WI: Less-oppressive Church against the pre-science communities in the Middle Ages?

Well otherwise your comments were pretty accurate.

But Scholastic thought is highly nuanced, and very very different from the Classical thought it was influenced by. By the high middle ages, Aristotelians were only broadly Aristotelian. They had a lot of different opinions that Aristotle. Even from the very beginning of the middle ages, people were disagreeing with Aristotle on a variety of points, and these things just sort of kept piling up until medieval Aristotelianism had only broad similarities with classical Aristotelianism, with the specifics wildly different.

Also of note is that the Geocentric model was indeed modified due to Galileo's writings. But only with the things that were absolutely proven at the time, like the moons of Jupiter. These sorts of modifications happened all the time. As somebody else has suggested, the church didn't like to throw away centuries of established fact without a lot of pondering and fact checking, and were perfectly amiable to new scientific ideas which could be shown to actually be true.
 
Atrium, I just read that story posted, and it is fantastic. I can see why it's up for a Nebula. A bit wankish, but still well written and engaging.
 
It's hard science fiction, which is personally my favourite sort of science fiction. Though I recognise hard science fiction is not to everyone's taste. I'm glad to hear someone enjoyed it beyond the alternate history aspect.

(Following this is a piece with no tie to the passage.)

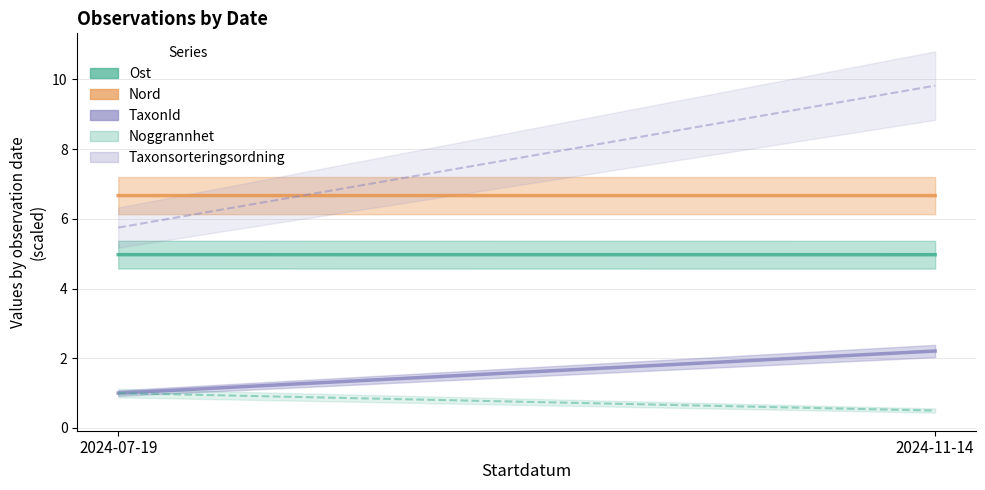

What is the lowest value of the Noggrannhet series?

0.5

I think it's only wankish only in that everyone made several very lucky observations in a short span of time. Otherwise it was totally possible.

Which was the point, I think. The author seems to have written the story to disprove the notion that the middle ages were times of scientific backwardness.

If you're further interested, in the issue of Analog that story came in, right after the story the author did a little dialectic entry about the position, where he further elaborates on those things. Again it is relevant to this thread.